Noosphere89 comments on Perils of under- vs over-sculpting AGI desires

Noosphere89 7 Aug 2025 22:59 UTC
5 points
2
On section 6.1, there’s a scenario you made called the Omega-hates-aliens scenario, and in a quote below, you argue the difference in the AGI and the human come down to their different reward function design:

…So now we have two parallel scenarios: me with Omega, and the AGI in a lab. In both these scenarios, we are offered more and more antisocial options, free of any personal consequences. But the AGI will have its desires sculpted by RL towards the antisocial options, while my desires are evidently not.

What exactly is the disanalogy?

The start of the answer is: I said above that the antisocial options were “free of any personal consequences”. But that’s a lie! When I press the hurt-the-aliens button, it is not free of personal consequences! I know that the aliens are suffering, and when I think about it, my RL reward function (the part related to compassion) triggers negative ground-truth reward. Yes the aliens are outside my light cone, but when I think about their situation, I feel a displeasure that’s every bit as real and immediate as stubbing my toe. By contrast, “free of any personal consequences” is a correct description for the AGI. There is no negative reward for the AGI unless it gets caught. Its reward function is “behaviorist”, and cannot see outside the light cone.

So while I somewhat agree with the story in a sense, I’d worry that at least 1-5% of people, if not more would just keep pressing yes, and continually being more and more antisocial in the scenario you’d present.

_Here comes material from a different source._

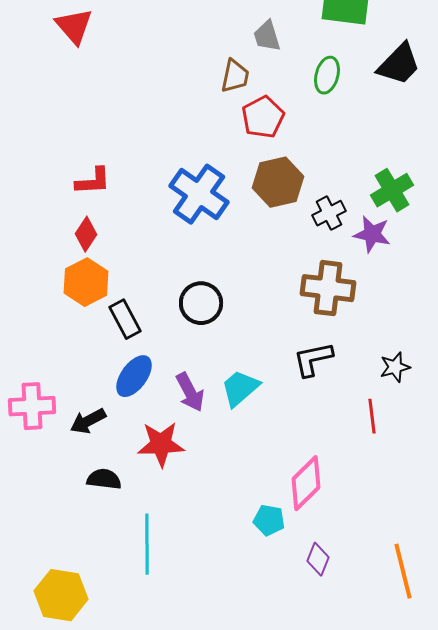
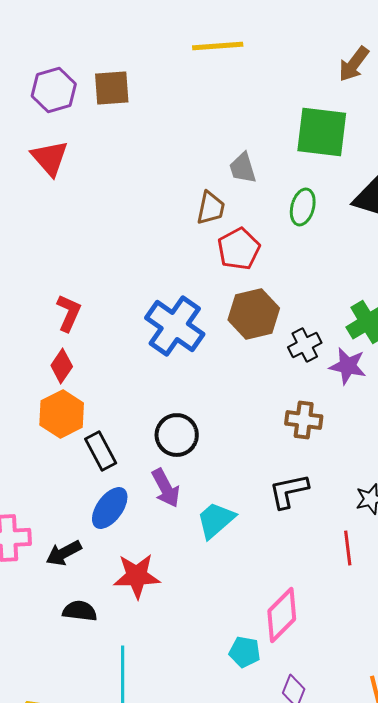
red L-shape: (93, 181) -> (69, 313), turned -63
brown cross: (328, 288) -> (304, 420), size x0.7
purple arrow: (190, 392) -> (166, 488), moved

I’d also say that another big part of the answer on why people don’t do escalating anti-social acts is that they depend on other humans for sustenance, and this means that greater and greater anti-social acts don’t get you to unlimited, forever power, it just lets you collapse society and yourself, and in particular there are always positive rewards from keeping others alive to trade with for the last 200 years that outweighs the positive rewards for tricking the system (usually. When positive rewards for being anti-social outweigh the rewards for being pro-social in a behaviorist sense, that’s when you get to stuff like the colonization of Africa in the 19th century or the United Fruit Company’s dealings with Latin America or the many rentier states that existed today and in the past, which reliably caused mass suffering).

The other reason why anti-social behavior isn’t more common is because we actually manage to catch them relatively reliably and metaphorically give them negative reward, and since a single human can’t take over the world/subvert the nation-scale system that gives them negative rewards usually, this means we mostly don’t have to fear anti-social behavior being more common (except when anti-social people coordinate well enough, and that’s the start of wars/civil wars, revolutions and regime changes when they have a real chance of success. But see my first point on why anti-social behavior can’t be taken too far. Also why all the examples I picked where anti-social incentives can thrive are basically all perpetrated by states, or corporations with the backing of state institutions, because there’s no police/states can’t get caught by higher powers).

More generally, I’m more pessimistic than you about what people would do if they knew they wouldn’t be caught and knew that harming others and being antisocial would be rewarded with unlimited power forever (as is true for AGI in a lot of worlds where AGI killed off humanity), so in a sense I think the social instinct story is at best a limited guide to how humans are pro-social, and I’d put incentives/getting caught by the police as a greater factor in human behavior than you do.

This doesn’t affect AI alignment or your post all that much, because all we need is the existence of humans with significantly pro-social reward functions such that they wouldn’t do anti-social acts even if they knew they wouldn’t be caught and they’d gain almost unlimited power for the plan of having brain-like AGIs having social instincts/controlled brain-like AGIs to work.
- Steven Byrnes 8 Aug 2025 13:14 UTC
  10 points
  0
  Parent
  I think I actually agree with all of that. Like you said in the last paragraph, I usually bring up kindness-among-humans in the context of “existence proof that this is possible”, not making a prevalence claim.
  Semi-related: I once asked a chatbot for historical counterexamples to “absolute power corrupts absolutely” and it suggested Marcus Aurelius, Ashoka the Great, Cincinnatus, Atatürk, LKY, and Nelson Mandela. (IIRC, Gemini said that Mandela never had absolute power but probably could have maneuvered into it if he had tried.) I really don’t know much about any of these people. Maybe I’ll read some biographies at some point, but that would be very low on my priority list.